Tammy and Parker said...

Heather is such an amazing Mom.

And our Zoey. One amazing little girl. She's going to come through this and never need to look back.

Our family motto is BELIEVE. You can borrow it if you want. :D

We are keeping you in our prayers.

datri said...

I am broken hearted. Your family is in my thoughts and prayers.

Mandy said...

Your family is in our thoughts and prayers.....

Evalena's Mom said...

Dear Mark, Heather, Zoey and the rest of your amazing family,
As Evy and I say our bedtime prayers, we hold you all up to God. May He give you strength during your journey, wisdom to the doctors caring for beautiful Zoey and compassion to every nurse or tech who touches her. Know that you are included in a prayer tree which spans from at least Georgia to Illinois...by the time you read this, it will probably cross-country. God Bless! Kathleen and Evy Holst

Elizabeth said...

My goodness what an ordeal you guys have been through, my heart is in pieces for Miss Zoey. I am praying first for a miracle in Miss Zoey's body - to be cancer free, for complete and total restoration of her body. Also for peace and strength for Zoey and family, many hugs to you guys!

Elizabeth & McKayla

P.S. just a reminder... I know you from Presely's blog! :)

Anonymous said...

Mark and Heather have you read the book "My Sisters Keeper"? If not you should. It is a story about a familt and their struggles with a daughter that has a form of leukemia. After reading the book I found that many of the terms in this post were in the book. Its a great book.
"I don't know what to say about Zoey" as my mom would say good luck.
Michelle Brown

Monica said...

Praying for you all~

Christy said...

Dear Mark, Heather & Family,

Our entire family is praying for Zoey. We will continue to lift your family up in prayer. Our hearts are heavy for you but we know that God WILL make a way and there will be a light ahead.
Love,
The Chell Family

Jackson's Blog said...

Praying for Zoey and your whole family! So sorry to here her first day was a rough one with the staff! Praying for much better days and the strength to beat this too!...Meghan

Anonymous said...

Mark and Heather,
You don't know me, though I feel like I know you. I'm a friend of Kele's. I look at your blog as often as I can and feel like I know little Zoey as well. Her smile lifts me up everytime I see it and your posts are always so good. I love the ones your daughters wrote also, what beautiful children you have. I wanted you to know that I will send prayers for her daily to fight this ugly "bug" that is attacking her tender little body. I can't imagine what emotions you must be going through, but I know God is walking with you through this journey and giving you stregnth to make it through each day. Keep your chins up and know an extra someone is praying for Zoey and your family.

Pam said...

OMG, Heather, I am just bawling. This CANNNOT BE. I have been so out of touch reading my blogs the last few days. I just don't know how I missed this.
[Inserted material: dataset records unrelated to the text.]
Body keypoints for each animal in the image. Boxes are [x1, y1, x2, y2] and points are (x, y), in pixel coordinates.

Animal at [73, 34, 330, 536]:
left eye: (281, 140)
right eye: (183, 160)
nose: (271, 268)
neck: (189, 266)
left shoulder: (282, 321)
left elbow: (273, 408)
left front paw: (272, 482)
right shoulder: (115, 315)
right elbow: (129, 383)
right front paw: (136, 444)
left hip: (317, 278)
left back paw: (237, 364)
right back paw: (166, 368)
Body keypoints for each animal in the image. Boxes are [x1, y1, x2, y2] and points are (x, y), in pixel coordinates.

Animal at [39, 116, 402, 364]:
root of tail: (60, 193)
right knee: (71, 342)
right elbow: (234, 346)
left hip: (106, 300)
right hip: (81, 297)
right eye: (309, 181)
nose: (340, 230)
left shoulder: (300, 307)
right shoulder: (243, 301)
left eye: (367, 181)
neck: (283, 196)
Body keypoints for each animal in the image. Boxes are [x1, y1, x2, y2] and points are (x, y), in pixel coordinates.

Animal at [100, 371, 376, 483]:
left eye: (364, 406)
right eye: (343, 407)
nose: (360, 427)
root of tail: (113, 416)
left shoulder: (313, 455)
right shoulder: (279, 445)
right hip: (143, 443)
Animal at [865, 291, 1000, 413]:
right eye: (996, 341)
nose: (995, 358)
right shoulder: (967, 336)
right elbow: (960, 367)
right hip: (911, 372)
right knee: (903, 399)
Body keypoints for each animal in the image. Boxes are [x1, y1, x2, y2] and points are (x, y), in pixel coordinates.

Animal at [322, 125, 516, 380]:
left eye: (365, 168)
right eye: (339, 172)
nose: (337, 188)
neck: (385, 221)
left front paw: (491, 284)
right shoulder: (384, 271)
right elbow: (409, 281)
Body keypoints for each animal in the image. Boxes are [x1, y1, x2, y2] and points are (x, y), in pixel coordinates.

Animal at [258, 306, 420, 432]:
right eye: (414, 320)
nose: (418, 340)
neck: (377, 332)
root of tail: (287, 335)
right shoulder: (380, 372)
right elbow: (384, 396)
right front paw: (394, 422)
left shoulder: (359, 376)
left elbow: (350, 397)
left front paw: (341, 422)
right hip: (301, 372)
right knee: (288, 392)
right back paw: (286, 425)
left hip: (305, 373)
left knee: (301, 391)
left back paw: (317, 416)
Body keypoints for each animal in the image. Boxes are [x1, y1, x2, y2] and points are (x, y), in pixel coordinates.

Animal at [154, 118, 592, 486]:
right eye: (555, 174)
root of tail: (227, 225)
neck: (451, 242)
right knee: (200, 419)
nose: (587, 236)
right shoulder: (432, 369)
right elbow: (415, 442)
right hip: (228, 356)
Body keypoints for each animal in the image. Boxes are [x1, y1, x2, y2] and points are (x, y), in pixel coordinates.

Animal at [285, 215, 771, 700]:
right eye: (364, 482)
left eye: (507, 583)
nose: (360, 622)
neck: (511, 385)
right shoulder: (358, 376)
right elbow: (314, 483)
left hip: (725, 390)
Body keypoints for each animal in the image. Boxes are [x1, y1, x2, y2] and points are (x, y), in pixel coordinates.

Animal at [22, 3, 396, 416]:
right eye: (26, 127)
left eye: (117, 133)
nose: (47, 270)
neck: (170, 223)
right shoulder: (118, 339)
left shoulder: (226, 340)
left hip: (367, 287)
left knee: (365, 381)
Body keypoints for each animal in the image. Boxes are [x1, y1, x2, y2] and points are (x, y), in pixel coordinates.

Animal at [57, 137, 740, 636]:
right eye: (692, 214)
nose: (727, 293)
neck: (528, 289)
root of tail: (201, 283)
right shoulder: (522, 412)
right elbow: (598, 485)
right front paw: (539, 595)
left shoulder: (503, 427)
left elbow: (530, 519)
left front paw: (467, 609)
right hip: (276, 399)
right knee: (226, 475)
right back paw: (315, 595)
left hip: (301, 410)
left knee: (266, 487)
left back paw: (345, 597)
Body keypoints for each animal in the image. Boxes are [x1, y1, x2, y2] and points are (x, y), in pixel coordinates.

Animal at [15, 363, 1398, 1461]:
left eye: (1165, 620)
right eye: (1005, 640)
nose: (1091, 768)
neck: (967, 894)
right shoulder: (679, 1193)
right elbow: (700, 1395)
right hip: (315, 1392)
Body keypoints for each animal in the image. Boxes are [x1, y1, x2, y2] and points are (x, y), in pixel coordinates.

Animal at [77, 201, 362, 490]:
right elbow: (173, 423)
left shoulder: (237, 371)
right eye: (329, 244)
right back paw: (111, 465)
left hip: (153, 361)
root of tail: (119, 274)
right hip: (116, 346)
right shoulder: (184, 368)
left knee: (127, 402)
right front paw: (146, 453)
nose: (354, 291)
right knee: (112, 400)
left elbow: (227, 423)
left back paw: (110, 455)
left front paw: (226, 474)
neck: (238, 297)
I am so sorry. Zoey has had way more than her fair share. YOU my dear friend have had way more than YOUR fair share.

PLEASE, PLEASE know that you are in my thoughts and prayers. If you need anything at all let me know.

Zoey is a fighter. She WILL fight this. She is amazing, and she has your love and everyone else's love for that matter behind her 110%.

Give that sweet baby girl a kiss from us. We love you guys.

Rhett sends lots and lots of sweet kisses to his Zoey girl.